The launch event of the Kulinarischer Jakobsveg was at Friedrichshafener-hutte 2,138m above sea level at Ischgl and brought all five chefs together to cook and serve their dishes in a setting on the mountains. With Michael assisted by Andrea Sprenger, it was an exhilarating 7km hike up to sample all five dishes.

While in winter, Ischgl is one of Austria’s top ski resorts with 238kms of groomed piste, during the summer holiday activities cover hiking, mountain biking, bouldering, motorcycling, trail running, fishing, mini-golf and ziplining.
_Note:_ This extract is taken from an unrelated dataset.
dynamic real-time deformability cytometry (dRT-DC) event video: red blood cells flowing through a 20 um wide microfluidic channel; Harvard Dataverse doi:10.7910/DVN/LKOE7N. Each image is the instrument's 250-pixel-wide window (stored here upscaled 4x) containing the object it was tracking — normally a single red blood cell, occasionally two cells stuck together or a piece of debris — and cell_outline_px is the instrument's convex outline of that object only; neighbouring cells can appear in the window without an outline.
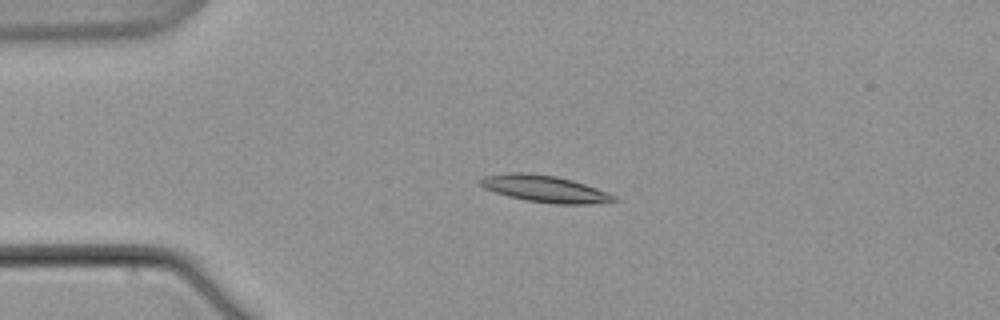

Yet over and above the gourmet food on the mountains, Ischgl is a resort with a long culinary reputation and excellent restaurants including that at the five-star Trofana Royal Hotel where Martin Sieberer has established a renowned kitchen to the young stars of Austrian cooking such as Benjamin Parth, at Yscla, where the food is modern and innovative.

A meal – of eight courses interspersed with “gifts” from the kitchen – is one of the dining delights of the Alps in the way it draws on modern and traditional flavours in the Stüva restaurant which is in the historic setting of the Yscla hotel.

Yet if you do feel you may have overindulged a little – there’s always a good hike on your doorstep to burn off the calories. riddle_stop 2

 

Enquires:

Mark Nicholls stayed at the 4* Hotel Tirol in the centre of Ischgl, where rooms in the summer are from Euro 86 pppn / http://www.tirol-ischgl.at/en/summer

Holidaymakers in the Paznaun villages of Ischgl, Galtür, Kappl and See receive the free Silvretta Card which allows free use of cablecars, chairlifts and buses, swimming pools and water parks, museums and exhibitions.

Nearest airport is Innsbruck (EasyJet; BA) with regular flights also into Zurich and Munich.